In the rows below, copy every line from the one containing "genus: Gundelia" through the last line of the rows, including both ends. Leave the pictures out.

Data excerpts
>> START
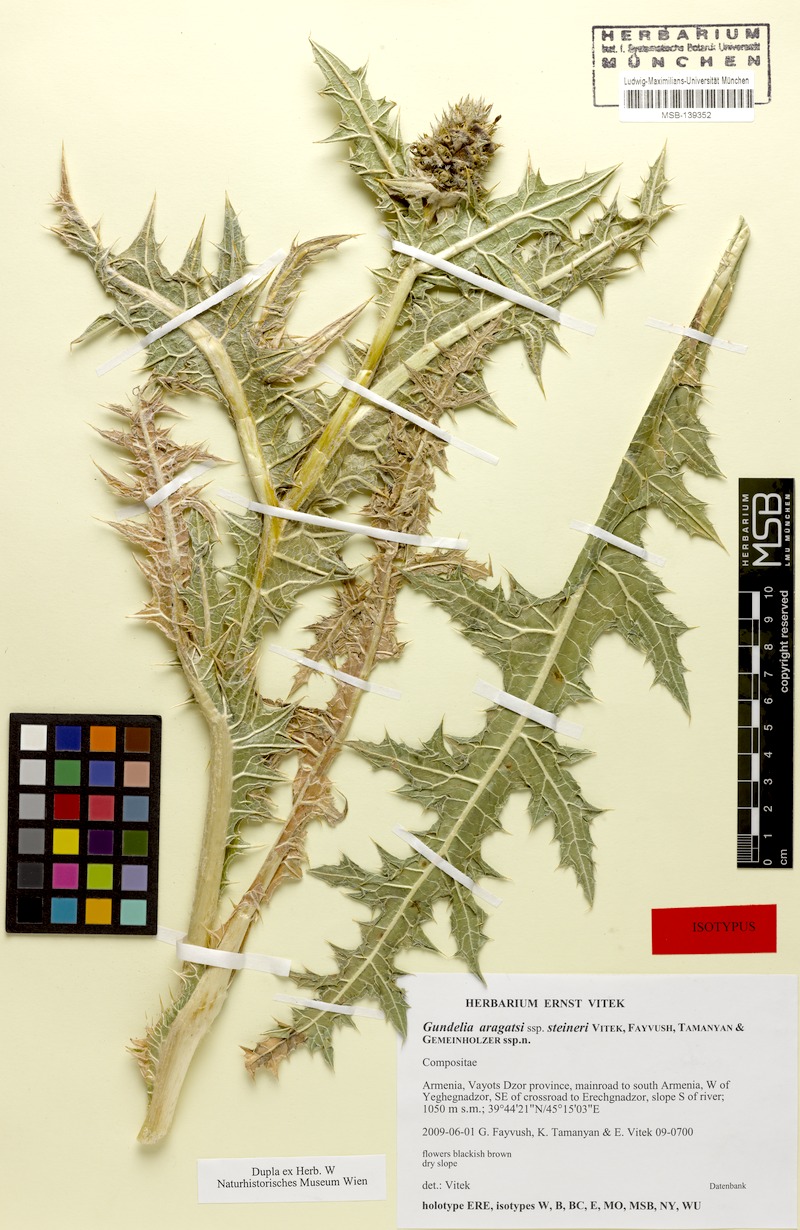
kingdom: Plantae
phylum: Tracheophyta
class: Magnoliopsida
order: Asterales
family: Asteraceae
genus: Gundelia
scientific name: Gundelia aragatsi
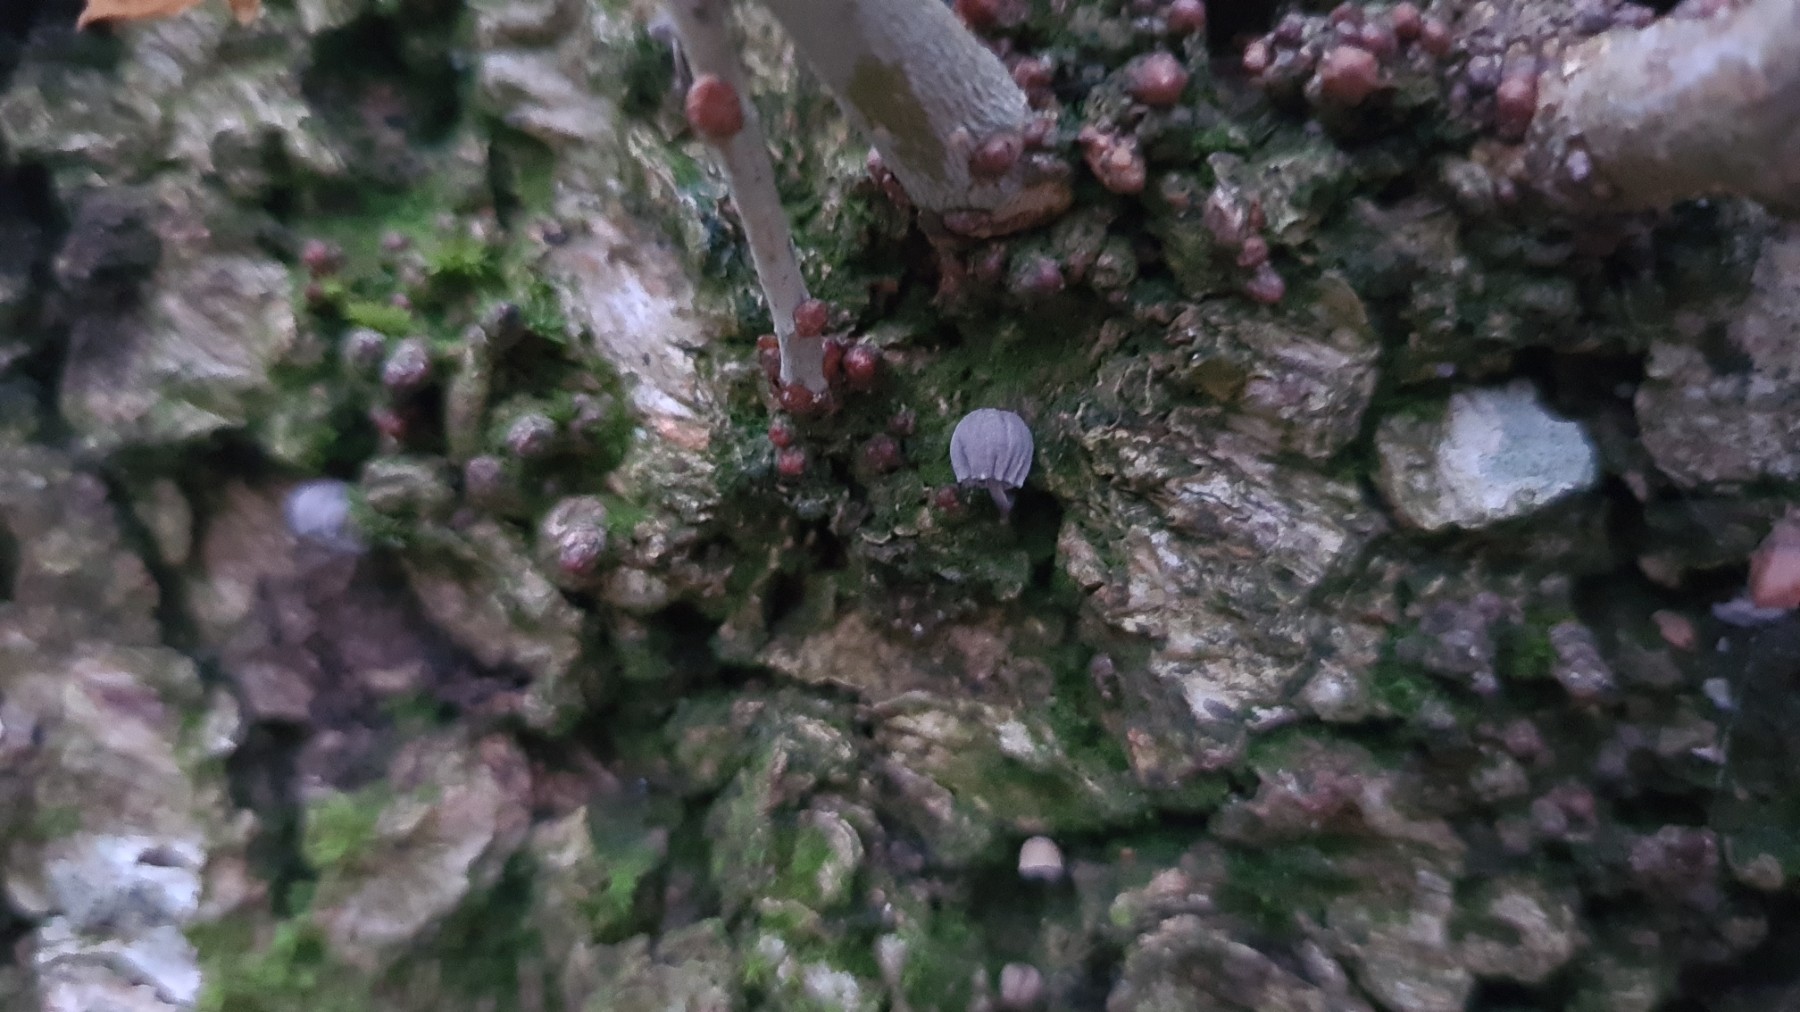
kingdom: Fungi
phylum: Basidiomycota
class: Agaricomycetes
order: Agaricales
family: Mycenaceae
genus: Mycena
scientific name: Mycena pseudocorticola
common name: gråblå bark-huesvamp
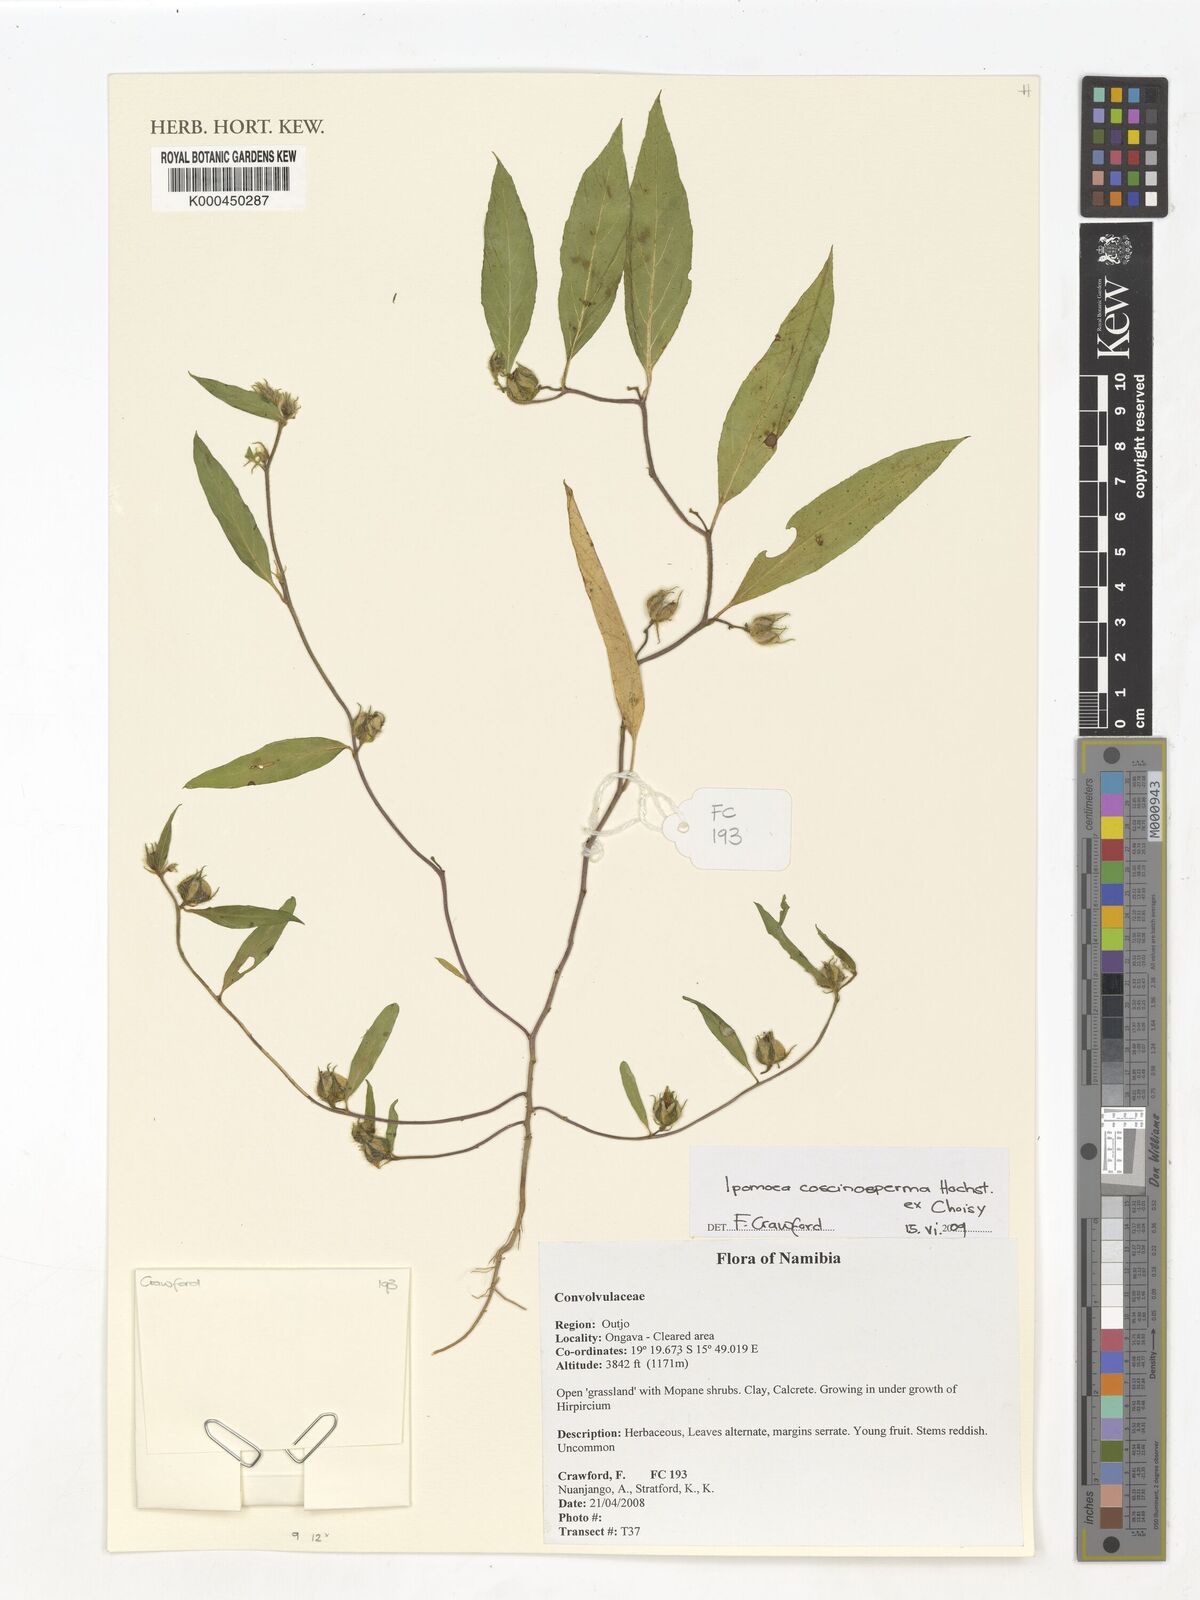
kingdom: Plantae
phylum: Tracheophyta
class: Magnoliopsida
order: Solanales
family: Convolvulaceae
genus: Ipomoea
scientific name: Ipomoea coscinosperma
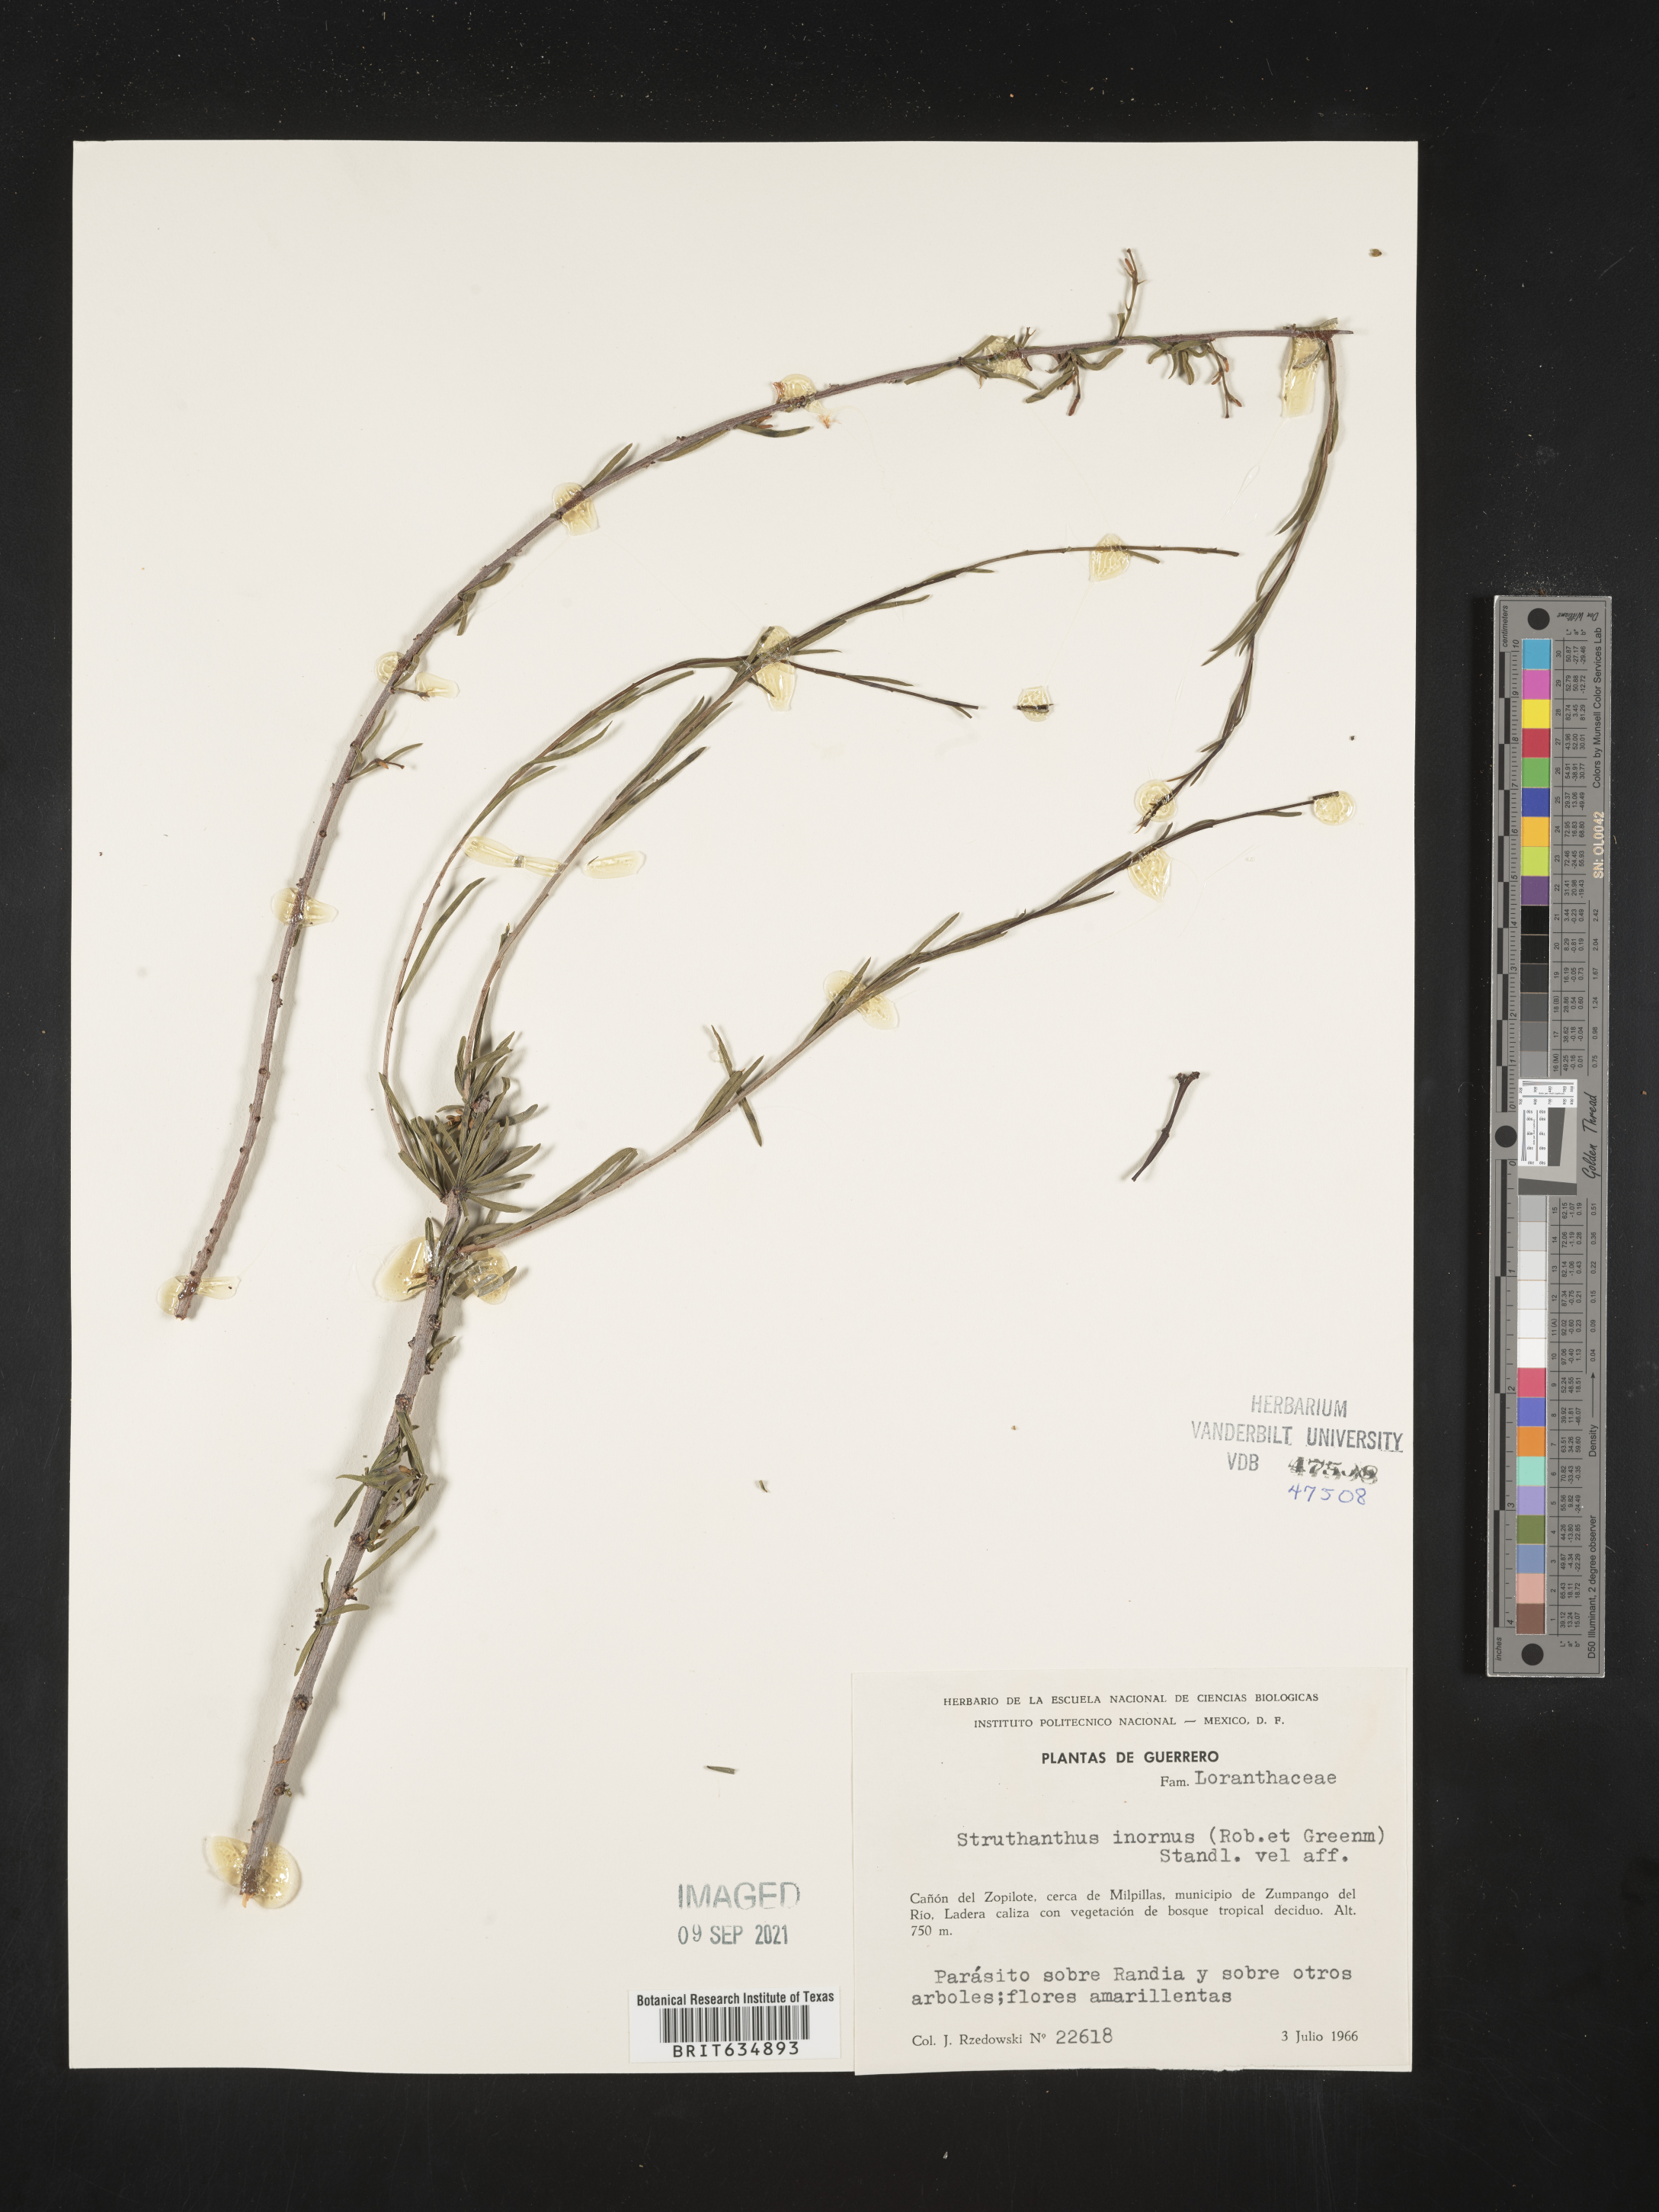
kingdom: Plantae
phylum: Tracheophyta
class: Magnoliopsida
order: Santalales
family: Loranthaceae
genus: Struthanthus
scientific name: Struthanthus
>> END
## Final result
genus: Gundelia
scientific name: Gundelia aragatsi
kingdom: Fungi
phylum: Basidiomycota
class: Agaricomycetes
order: Agaricales
family: Mycenaceae
genus: Mycena
scientific name: Mycena pseudocorticola
common name: gråblå bark-huesvamp
kingdom: Plantae
phylum: Tracheophyta
class: Magnoliopsida
order: Solanales
family: Convolvulaceae
genus: Ipomoea
scientific name: Ipomoea coscinosperma
kingdom: Plantae
phylum: Tracheophyta
class: Magnoliopsida
order: Santalales
family: Loranthaceae
genus: Struthanthus
scientific name: Struthanthus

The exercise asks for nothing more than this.